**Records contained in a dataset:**
┌──

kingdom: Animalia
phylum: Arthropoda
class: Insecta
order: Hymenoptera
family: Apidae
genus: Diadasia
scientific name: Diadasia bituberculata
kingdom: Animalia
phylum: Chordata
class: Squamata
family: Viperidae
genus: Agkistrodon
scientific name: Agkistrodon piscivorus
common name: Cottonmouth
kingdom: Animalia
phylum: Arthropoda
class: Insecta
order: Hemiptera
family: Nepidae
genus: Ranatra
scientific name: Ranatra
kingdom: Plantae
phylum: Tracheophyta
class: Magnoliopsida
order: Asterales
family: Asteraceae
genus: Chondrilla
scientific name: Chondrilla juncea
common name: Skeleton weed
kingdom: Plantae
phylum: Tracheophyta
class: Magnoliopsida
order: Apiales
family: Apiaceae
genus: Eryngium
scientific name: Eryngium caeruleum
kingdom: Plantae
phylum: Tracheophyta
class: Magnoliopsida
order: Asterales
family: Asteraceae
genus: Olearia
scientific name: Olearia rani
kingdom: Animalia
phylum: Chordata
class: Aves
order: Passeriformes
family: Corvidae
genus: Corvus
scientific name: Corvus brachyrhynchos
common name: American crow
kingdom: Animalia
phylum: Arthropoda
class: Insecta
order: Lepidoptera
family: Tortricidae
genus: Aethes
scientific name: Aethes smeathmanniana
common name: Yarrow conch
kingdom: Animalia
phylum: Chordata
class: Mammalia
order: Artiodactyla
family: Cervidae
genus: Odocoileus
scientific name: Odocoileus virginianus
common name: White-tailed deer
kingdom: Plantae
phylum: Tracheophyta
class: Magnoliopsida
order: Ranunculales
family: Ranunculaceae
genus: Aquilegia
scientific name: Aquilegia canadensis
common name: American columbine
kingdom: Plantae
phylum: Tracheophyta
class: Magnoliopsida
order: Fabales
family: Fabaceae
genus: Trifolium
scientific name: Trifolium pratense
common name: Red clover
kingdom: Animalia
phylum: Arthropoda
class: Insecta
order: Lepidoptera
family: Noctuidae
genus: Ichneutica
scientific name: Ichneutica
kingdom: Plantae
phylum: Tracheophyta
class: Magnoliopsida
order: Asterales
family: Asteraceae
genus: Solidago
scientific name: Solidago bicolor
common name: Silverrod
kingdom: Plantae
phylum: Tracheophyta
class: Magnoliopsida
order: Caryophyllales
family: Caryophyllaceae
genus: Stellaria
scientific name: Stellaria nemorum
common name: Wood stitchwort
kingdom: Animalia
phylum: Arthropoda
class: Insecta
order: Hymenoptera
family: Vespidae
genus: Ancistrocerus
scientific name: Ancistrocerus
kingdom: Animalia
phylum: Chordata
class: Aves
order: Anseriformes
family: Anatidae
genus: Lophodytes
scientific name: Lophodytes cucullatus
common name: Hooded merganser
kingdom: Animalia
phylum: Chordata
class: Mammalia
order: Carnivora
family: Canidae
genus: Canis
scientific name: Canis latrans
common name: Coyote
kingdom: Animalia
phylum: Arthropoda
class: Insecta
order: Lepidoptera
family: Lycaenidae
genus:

└──

**Given request:** Which lines of the material contain the word "common", matched with case counting? Show each of those lines in full.

**Solution to the problem:**
common name: Cottonmouth
common name: Skeleton weed
common name: American crow
common name: Yarrow conch
common name: White-tailed deer
common name: American columbine
common name: Red clover
common name: Silverrod
common name: Wood stitchwort
common name: Hooded merganser
common name: Coyote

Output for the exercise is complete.